-- Activities --
1 - List every ruling dynasty named in the passage on the Marinids below, which comes before the material.
2 - Pick up the passage on the Marinids below, which comes before the material, and carry it on from its last sentence.

-- Excerpt --
_____

Rough and ready cavalrymen with no guiding ideology, the Marinids overthrew the last of the Almohad rulers, established a new dynastic capital at Fez, and restored a measure of political stability to Morocco in the last quarter of the thirteenth century. From the start the new sultans harbored dreams of resurrecting the Mediterranean empire of their predecessors, and with this in mind repeatedly waged war against the ’Abd al-Wadids and the Hafsids, their neighbors to the east. Some of the Marinid kings mounted seaborne campaigns against the Iberian coast, but none of these invasions seriously threatened the Christian hold on the interior of the peninsula. In any event the Moroccans were obliged to pursue an active policy in the region of the strait, which was far too important strategically to be given up to the Christian states without a struggle.

_____

-- Dataset extract --
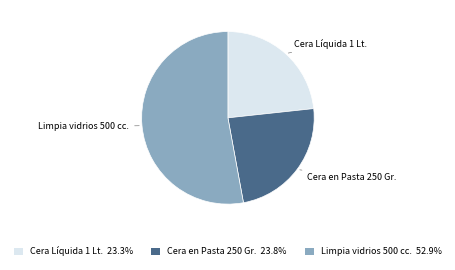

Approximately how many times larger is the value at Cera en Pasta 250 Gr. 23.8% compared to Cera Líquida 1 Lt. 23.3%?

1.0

_____

-- Answers provided --
1 -
Marinids
Almohad
’Abd al-Wadids
Hafsids

2 -
The contest, however, was no simple matter of Islam versus Christianity. The battle of faiths that had dominated the decades of the Almohad retreat was losing some of its emotional ferocity, and a relatively stable balance of power was emerging among six successor states. Four of them were Muslim — the Marinids, the ’Abd al-Wadids, the Hafsids, and the Nasrids, who ruled Granada after 1230. The other two were Christian — Castile and Aragon–Catalonia. From the later thirteenth through the following century these six kingdoms competed in peace and war with little regard to matters of religion, which served mainly as ideological cover for utterly pragmatic political or military undertakings.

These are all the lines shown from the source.